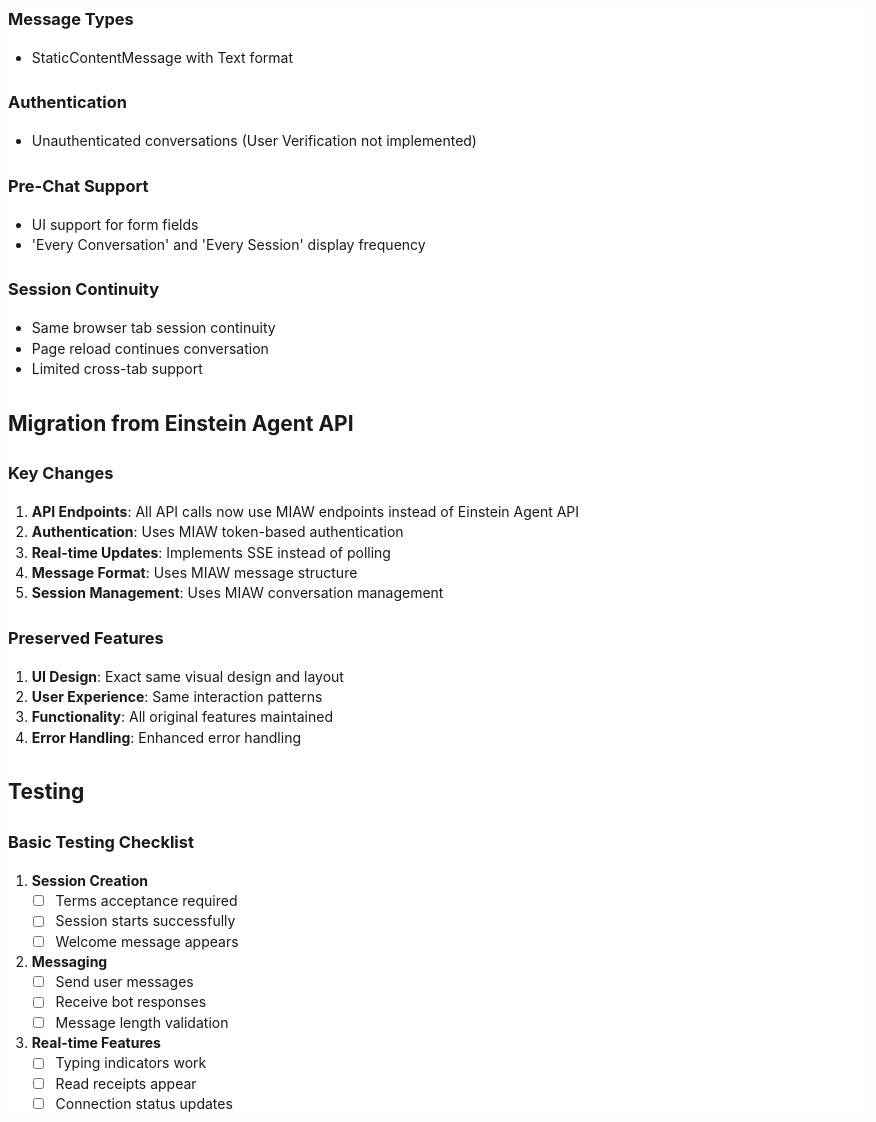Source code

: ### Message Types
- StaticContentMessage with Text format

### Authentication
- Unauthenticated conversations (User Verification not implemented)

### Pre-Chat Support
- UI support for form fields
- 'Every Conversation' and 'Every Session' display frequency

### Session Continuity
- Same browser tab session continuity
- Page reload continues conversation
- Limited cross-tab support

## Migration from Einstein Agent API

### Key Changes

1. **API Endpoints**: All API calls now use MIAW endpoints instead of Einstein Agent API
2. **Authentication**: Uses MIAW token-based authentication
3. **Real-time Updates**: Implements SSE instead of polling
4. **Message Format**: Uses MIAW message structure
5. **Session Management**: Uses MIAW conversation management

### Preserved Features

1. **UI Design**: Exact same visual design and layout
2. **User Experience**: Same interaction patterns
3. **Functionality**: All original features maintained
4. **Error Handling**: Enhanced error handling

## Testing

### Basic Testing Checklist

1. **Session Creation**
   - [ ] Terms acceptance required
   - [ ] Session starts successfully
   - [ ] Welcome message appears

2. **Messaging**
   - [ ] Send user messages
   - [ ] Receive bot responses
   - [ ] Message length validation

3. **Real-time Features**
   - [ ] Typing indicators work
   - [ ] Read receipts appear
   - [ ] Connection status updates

------------------------------------------------

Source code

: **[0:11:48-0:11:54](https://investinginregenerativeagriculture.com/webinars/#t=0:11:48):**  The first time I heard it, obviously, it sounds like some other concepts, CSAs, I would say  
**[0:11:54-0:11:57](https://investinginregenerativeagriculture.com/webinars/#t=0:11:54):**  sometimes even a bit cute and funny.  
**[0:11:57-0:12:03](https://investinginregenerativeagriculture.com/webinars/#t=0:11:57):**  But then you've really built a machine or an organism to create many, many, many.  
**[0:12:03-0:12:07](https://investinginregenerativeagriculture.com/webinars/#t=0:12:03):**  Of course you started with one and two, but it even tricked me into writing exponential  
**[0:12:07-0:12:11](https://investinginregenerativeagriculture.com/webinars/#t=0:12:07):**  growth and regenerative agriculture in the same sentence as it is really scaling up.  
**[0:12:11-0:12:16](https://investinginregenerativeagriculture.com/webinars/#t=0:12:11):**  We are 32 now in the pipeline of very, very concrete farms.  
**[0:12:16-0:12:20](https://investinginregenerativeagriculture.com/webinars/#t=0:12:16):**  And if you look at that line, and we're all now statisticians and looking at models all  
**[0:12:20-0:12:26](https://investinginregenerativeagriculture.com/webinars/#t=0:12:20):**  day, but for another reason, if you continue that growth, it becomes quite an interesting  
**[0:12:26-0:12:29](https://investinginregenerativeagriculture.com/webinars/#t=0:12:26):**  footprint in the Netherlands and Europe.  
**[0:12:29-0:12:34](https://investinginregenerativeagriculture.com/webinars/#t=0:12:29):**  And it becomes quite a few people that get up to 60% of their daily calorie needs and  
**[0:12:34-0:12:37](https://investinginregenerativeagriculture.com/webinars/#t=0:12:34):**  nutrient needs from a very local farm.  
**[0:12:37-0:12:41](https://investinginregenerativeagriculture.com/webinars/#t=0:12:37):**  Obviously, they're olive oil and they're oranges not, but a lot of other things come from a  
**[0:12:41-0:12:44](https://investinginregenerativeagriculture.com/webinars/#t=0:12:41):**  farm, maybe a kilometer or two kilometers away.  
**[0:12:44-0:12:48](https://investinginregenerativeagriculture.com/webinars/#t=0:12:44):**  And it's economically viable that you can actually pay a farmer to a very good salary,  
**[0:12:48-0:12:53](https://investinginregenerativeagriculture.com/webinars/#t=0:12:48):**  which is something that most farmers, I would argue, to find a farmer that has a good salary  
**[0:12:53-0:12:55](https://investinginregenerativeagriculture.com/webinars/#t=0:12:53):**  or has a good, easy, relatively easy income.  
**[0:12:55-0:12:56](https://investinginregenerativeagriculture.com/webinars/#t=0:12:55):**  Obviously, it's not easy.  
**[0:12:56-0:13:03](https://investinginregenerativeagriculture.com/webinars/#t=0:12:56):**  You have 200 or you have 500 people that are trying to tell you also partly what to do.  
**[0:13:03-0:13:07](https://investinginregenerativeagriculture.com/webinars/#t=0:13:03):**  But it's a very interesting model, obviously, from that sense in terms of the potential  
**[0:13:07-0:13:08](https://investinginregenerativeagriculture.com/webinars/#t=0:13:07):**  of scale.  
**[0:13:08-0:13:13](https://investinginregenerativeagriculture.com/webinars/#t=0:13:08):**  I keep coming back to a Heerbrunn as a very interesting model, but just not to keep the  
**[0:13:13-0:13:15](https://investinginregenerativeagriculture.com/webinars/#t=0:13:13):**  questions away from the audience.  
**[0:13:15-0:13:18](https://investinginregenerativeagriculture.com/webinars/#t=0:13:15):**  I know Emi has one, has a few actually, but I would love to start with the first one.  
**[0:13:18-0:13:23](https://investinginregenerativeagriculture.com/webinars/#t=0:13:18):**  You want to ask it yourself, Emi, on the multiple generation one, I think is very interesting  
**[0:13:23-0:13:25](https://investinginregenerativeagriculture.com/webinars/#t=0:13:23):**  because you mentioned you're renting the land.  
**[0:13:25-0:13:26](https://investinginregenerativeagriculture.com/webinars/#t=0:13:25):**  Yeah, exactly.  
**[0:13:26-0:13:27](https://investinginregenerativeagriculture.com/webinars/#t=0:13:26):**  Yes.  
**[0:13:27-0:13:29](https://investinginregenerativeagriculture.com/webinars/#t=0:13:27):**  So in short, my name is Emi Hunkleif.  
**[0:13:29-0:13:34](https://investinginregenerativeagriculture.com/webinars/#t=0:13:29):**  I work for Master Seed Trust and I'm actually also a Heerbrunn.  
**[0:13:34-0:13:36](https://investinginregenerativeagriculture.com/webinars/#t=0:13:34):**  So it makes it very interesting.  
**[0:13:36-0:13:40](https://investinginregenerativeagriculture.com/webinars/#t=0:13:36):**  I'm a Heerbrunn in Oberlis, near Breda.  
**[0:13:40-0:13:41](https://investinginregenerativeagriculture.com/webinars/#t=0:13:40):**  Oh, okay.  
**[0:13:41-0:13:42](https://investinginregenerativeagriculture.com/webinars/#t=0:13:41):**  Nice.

------------------------------------------------

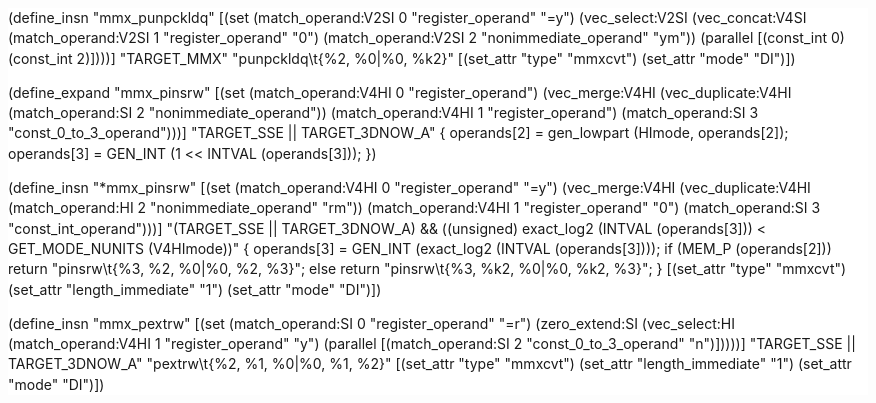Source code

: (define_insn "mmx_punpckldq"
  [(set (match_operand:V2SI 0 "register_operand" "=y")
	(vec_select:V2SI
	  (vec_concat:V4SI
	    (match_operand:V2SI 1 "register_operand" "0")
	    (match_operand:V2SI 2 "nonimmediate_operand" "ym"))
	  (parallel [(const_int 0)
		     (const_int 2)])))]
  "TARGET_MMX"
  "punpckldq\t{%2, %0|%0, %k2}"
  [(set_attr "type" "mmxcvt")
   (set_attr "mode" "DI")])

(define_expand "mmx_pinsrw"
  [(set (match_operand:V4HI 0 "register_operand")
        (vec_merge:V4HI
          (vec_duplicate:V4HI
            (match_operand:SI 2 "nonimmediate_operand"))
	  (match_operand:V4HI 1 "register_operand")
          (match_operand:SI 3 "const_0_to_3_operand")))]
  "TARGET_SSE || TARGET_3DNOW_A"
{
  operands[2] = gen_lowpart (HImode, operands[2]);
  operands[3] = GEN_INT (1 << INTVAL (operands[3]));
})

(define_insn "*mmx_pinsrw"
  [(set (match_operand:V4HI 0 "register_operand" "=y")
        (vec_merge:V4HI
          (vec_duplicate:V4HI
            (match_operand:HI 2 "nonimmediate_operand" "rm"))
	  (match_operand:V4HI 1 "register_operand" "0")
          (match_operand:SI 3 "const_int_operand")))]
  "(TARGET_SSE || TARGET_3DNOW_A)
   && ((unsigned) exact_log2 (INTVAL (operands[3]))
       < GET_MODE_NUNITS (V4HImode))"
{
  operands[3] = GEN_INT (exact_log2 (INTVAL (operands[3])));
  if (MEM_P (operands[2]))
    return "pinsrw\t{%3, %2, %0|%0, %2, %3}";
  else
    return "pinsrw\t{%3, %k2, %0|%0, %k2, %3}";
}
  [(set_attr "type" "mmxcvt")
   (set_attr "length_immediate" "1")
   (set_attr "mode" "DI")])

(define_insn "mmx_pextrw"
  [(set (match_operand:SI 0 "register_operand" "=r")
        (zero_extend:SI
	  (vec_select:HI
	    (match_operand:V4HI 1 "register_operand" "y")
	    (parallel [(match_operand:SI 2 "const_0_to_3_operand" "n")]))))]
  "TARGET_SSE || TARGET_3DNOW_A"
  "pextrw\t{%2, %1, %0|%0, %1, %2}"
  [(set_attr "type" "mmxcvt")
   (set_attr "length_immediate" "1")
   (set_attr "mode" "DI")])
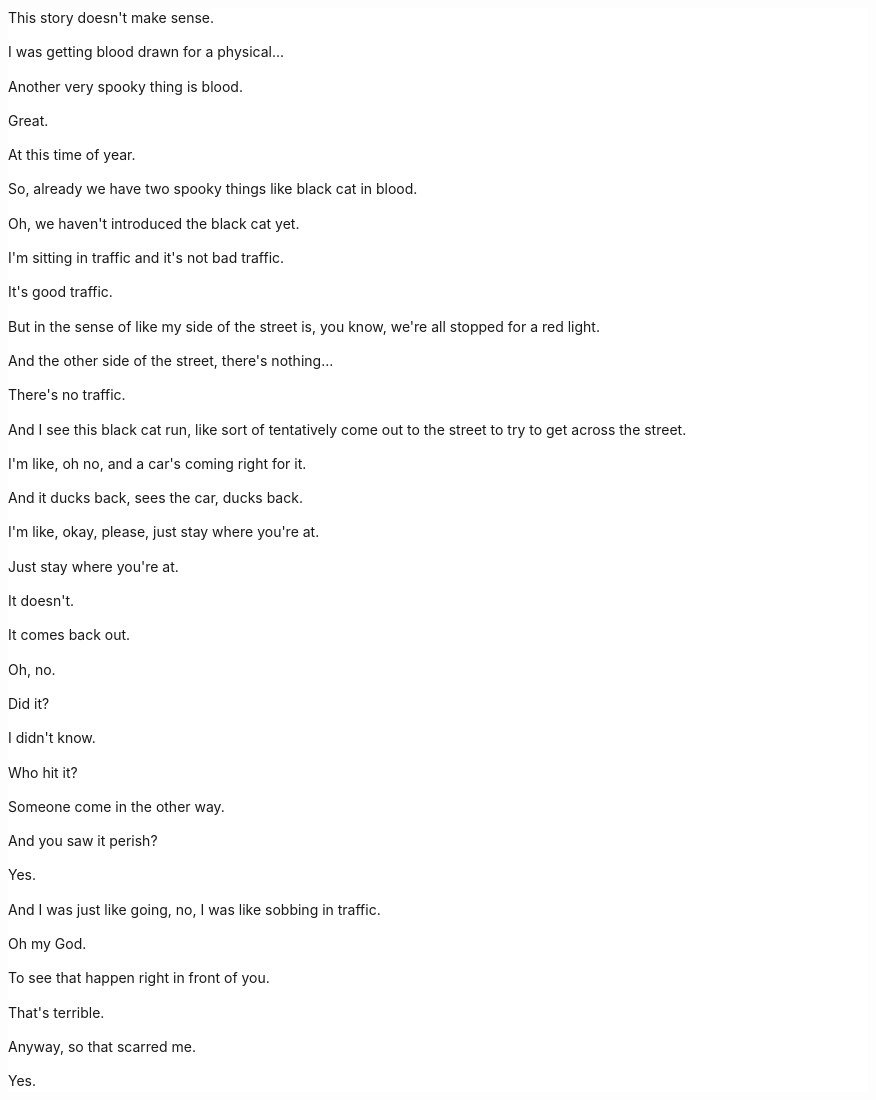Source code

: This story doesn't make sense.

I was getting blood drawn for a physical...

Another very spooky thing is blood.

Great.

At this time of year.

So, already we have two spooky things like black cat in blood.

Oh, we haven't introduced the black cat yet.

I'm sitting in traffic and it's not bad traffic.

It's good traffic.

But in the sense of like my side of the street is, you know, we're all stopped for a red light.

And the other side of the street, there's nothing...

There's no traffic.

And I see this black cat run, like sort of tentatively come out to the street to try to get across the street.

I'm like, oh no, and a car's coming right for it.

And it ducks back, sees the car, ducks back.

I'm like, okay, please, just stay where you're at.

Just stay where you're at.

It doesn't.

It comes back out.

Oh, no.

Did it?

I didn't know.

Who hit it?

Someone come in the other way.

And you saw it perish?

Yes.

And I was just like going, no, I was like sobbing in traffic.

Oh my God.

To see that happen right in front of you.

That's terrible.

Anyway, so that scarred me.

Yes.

------------------------------------------------

▸ **Task item**
Work out how many lines of the entries hold the word "coming", and write only that figure.

▸ **Your response**
2